**Prompt A:**
Put the part of the rows below that opens with the line containing "scientific name: Christella ovata" and closes with the line containing "elevation (m): 320", both ends included, into a Markdown table with the columns No. and Line, numbering each line and leaving out any blank lines.

**Passage given:**
----------------------------------------
- Born: Bakhtiozina Uldus Vildanovna Leningrad, Soviet Union
- Education: University of the Arts London
- Known for: Painting, photography, art, design
- Movement: Visual arts

= Uldus Bakhtiozina =

Russian artist

Uldus Vildanovna Bakhtiozina (Юлдус Вильдановна Бахтиозина) is a Russian artist, film director, and photographer.

==Early life and education==

A third-generation native St. Petersburg, she is of mixed ancestry: her mother is of mixed Ukrainian-Polish-Jewish descent and her father is a Tatar.

She gained her first degree in politics in Russia at West-North Academy of public administration. She left Russia at 21 years old, moving to London. She studied at University of the Arts London, Central Saint Martins and London College of Communications.

==Career==
In 2014 Uldus became the first Russian speaker at a TED conference, giving a talk in Vancouver, British Columbia, Canada about her photo project Desperate Romantics.
She gave her second TED talk in 2017.

Uldus also spoke at Conference CDI conference in Mexico, as a finalist of Gifted Citizen Prize.

In October 2014 Uldus was named one of the strongest women of the year, according to the BBC, and took part in BBC debates and TV program 100 women,.

Uldus was awarded as a winner in May 2015 in TOP-50 Most Famous People of Saint-Petersburg by sobaka.ru as an artist. In 2021 Uldus was awarded as a film director.

Uldus is the author and photographer of serial of photos for the movie "He is dragon" poster (original "Он-дракон".)

In the 2019/20 Season, Uldus made her debut at Royal Opera House as a costume and make-up designer and style supervisor for Aisha and Abhaya, a co-production between The Royal Ballet and Rambert.

In 2020 she completed her feature film debut Tzarevna Scaling (original "Дочь рыбака") In 2021 it was selected for the Berlinale at Berlinale Forum section.
----------------------------------------
**Prompt B:**
Output, word for word, the part of the Uldus Bakhtiozina biography above that opens with the words "She gained her" and closes with "Gifted Citizen Prize.".

**Information given:**
----------------------------------------
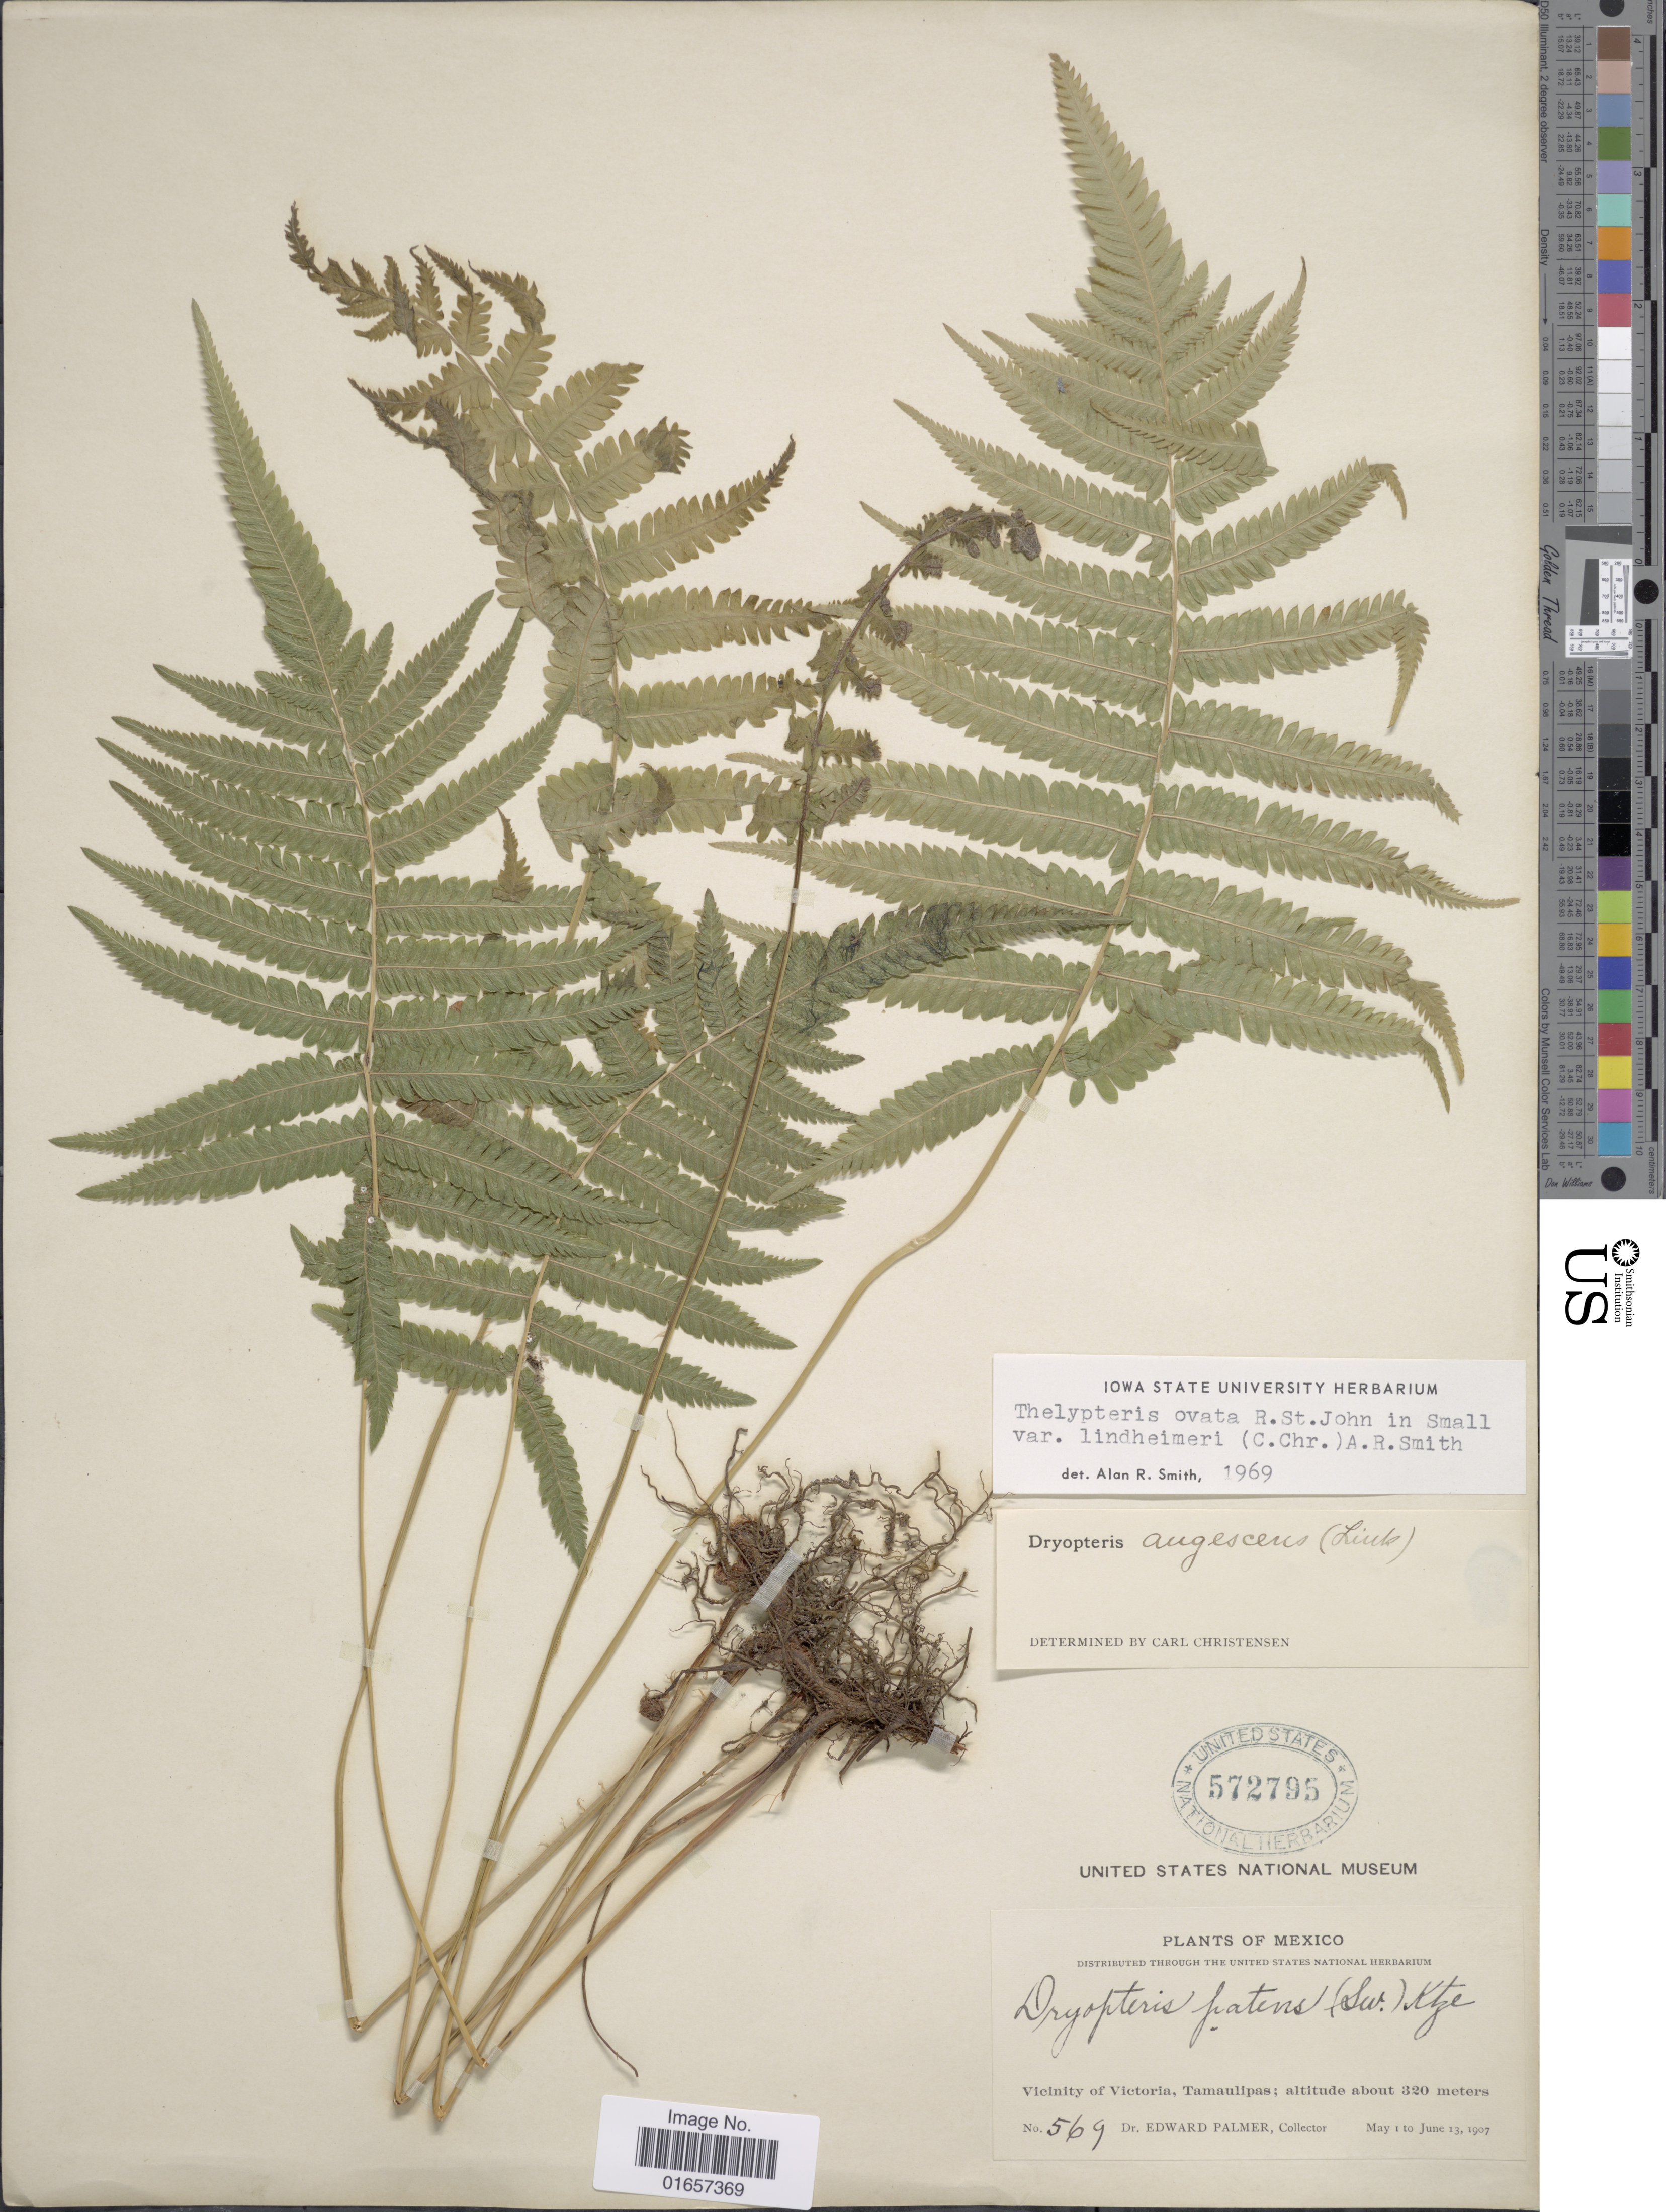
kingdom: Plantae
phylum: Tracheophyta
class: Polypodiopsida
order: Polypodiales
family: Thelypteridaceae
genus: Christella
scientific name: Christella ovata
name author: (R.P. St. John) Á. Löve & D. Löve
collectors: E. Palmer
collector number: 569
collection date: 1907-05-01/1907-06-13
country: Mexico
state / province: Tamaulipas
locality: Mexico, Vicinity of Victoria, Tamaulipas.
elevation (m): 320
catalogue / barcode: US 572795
----------------------------------------
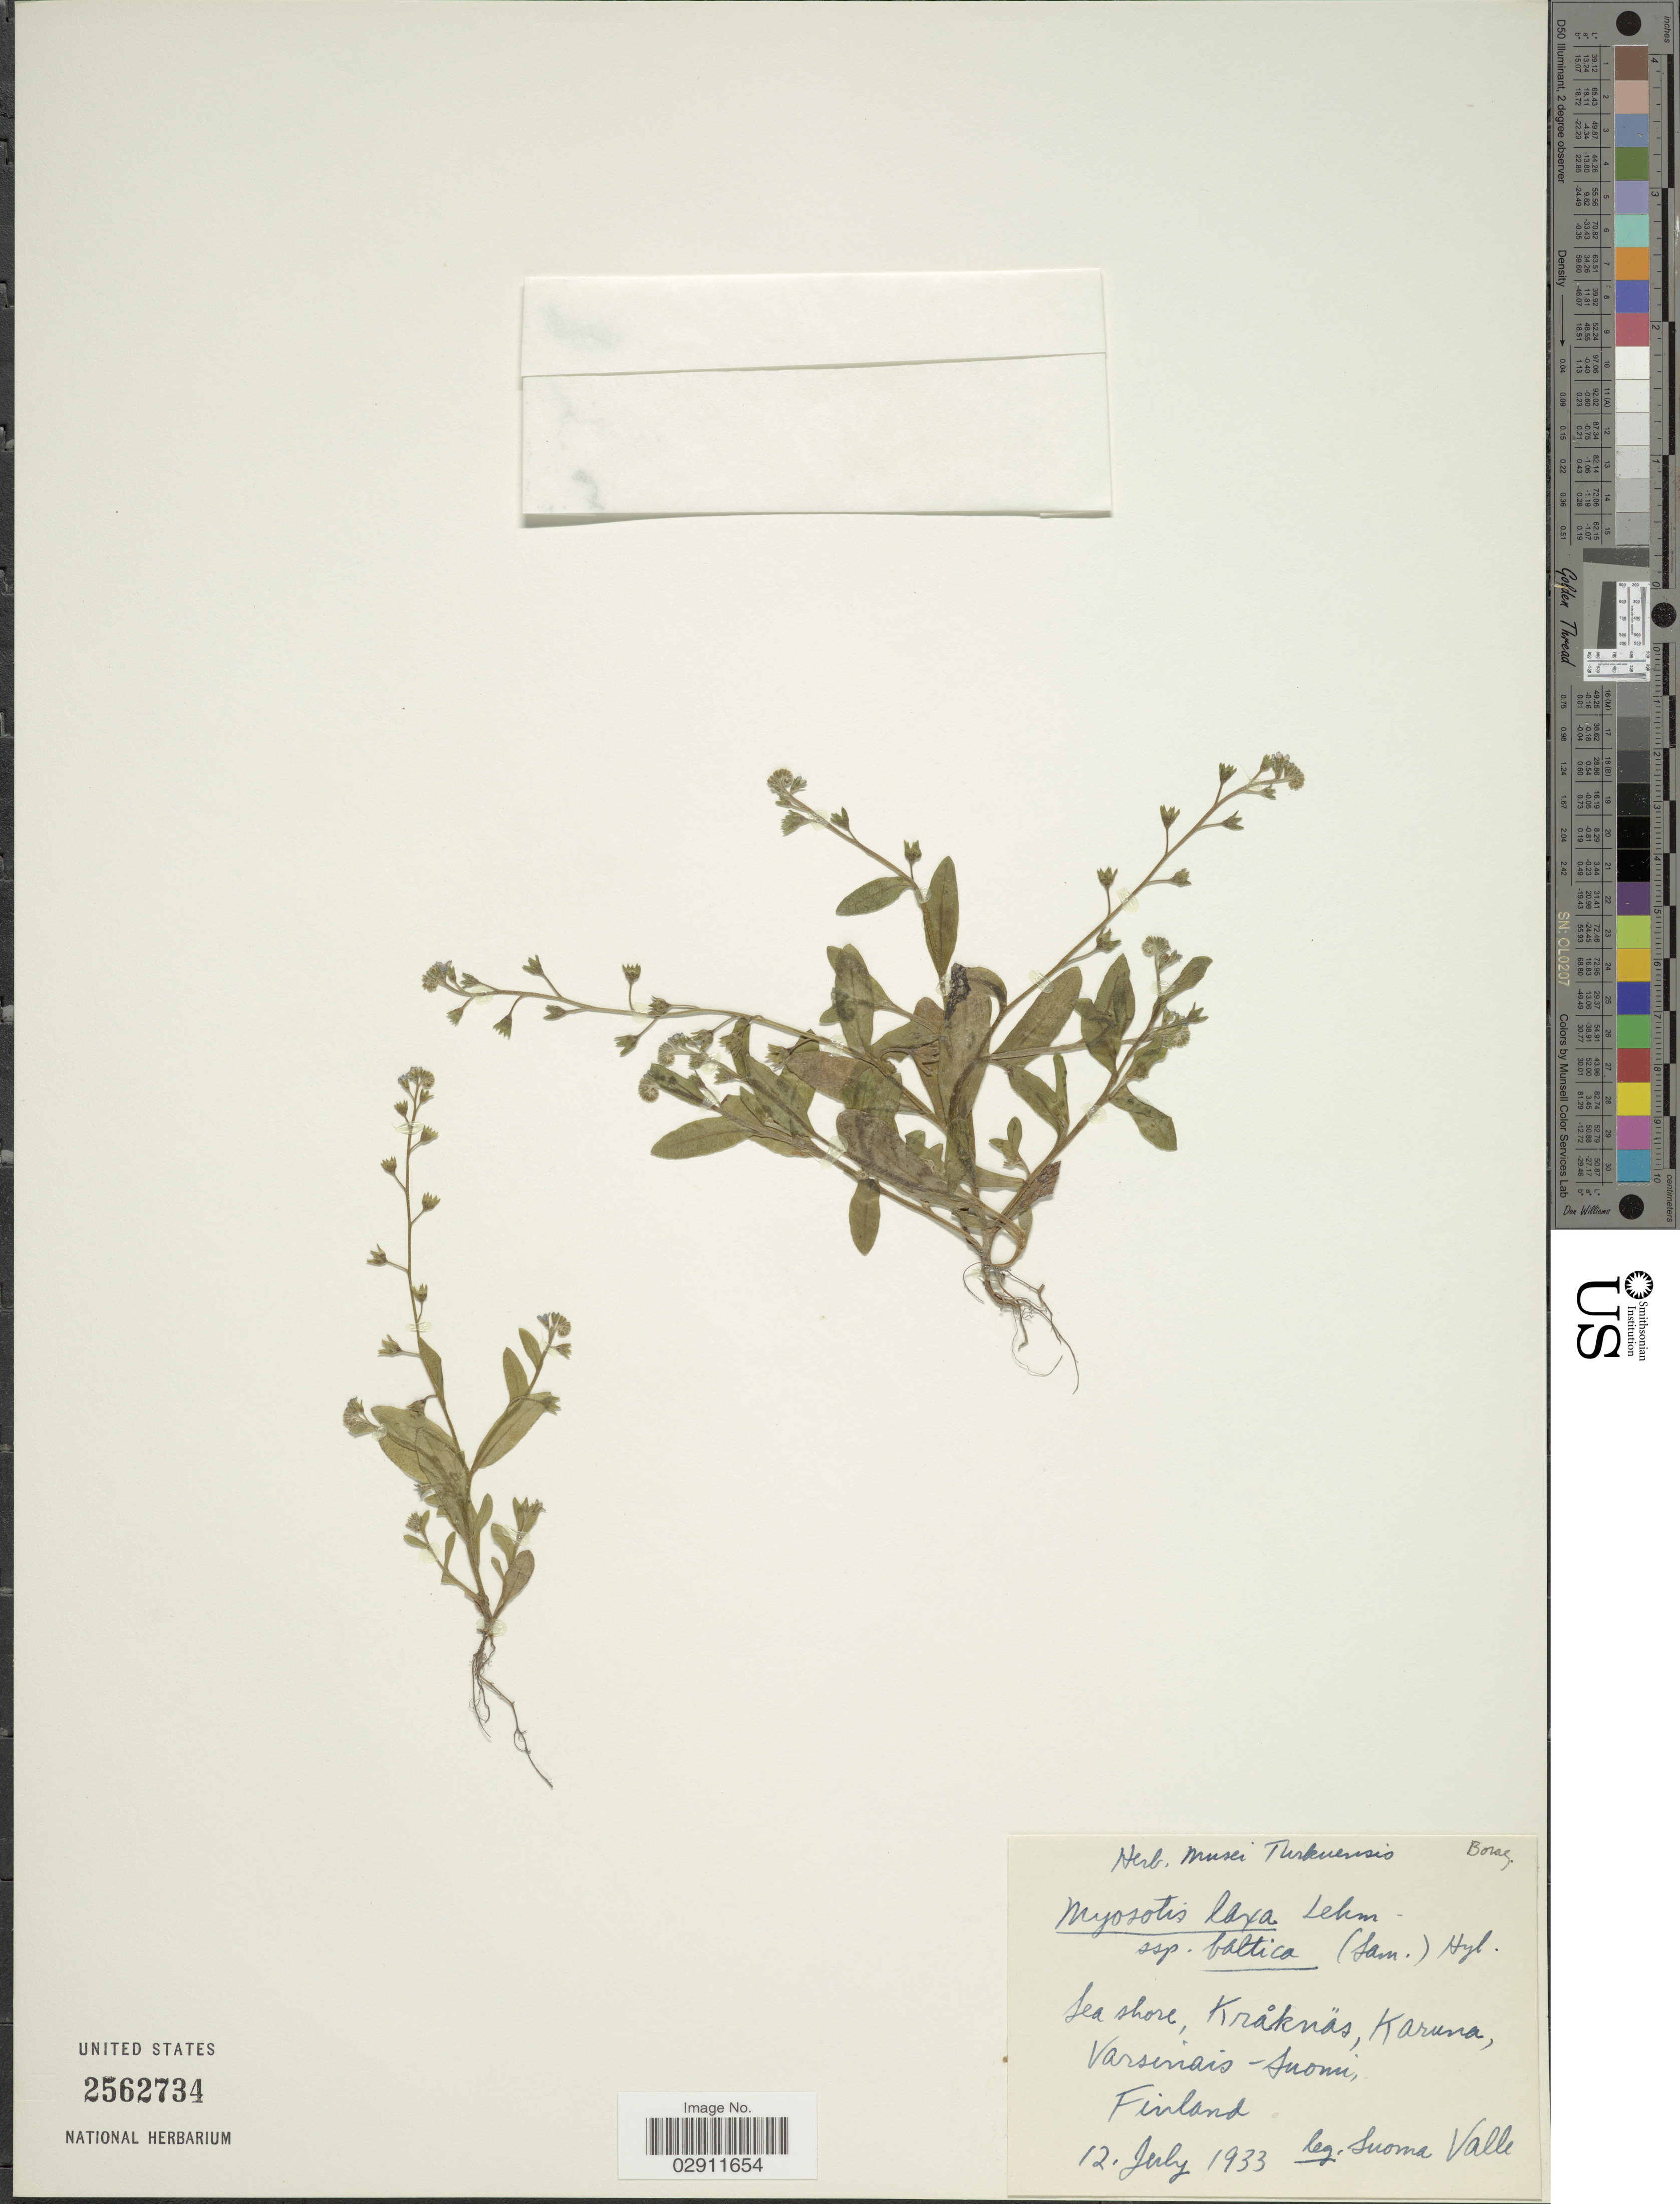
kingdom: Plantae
----------------------------------------
**Full output A:**
| No. | Line |
|---|---|
| 1 | scientific name: Christella ovata |
| 2 | name author: (R.P. St. John) Á. Löve & D. Löve |
| 3 | collectors: E. Palmer |
| 4 | collector number: 569 |
| 5 | collection date: 1907-05-01/1907-06-13 |
| 6 | country: Mexico |
| 7 | state / province: Tamaulipas |
| 8 | locality: Mexico, Vicinity of Victoria, Tamaulipas. |
| 9 | elevation (m): 320 |

**Full output B:**
She gained her first degree in politics in Russia at West-North Academy of public administration. She left Russia at 21 years old, moving to London. She studied at University of the Arts London, Central Saint Martins and London College of Communications.

==Career==
In 2014 Uldus became the first Russian speaker at a TED conference, giving a talk in Vancouver, British Columbia, Canada about her photo project Desperate Romantics.
She gave her second TED talk in 2017.

Uldus also spoke at Conference CDI conference in Mexico, as a finalist of Gifted Citizen Prize.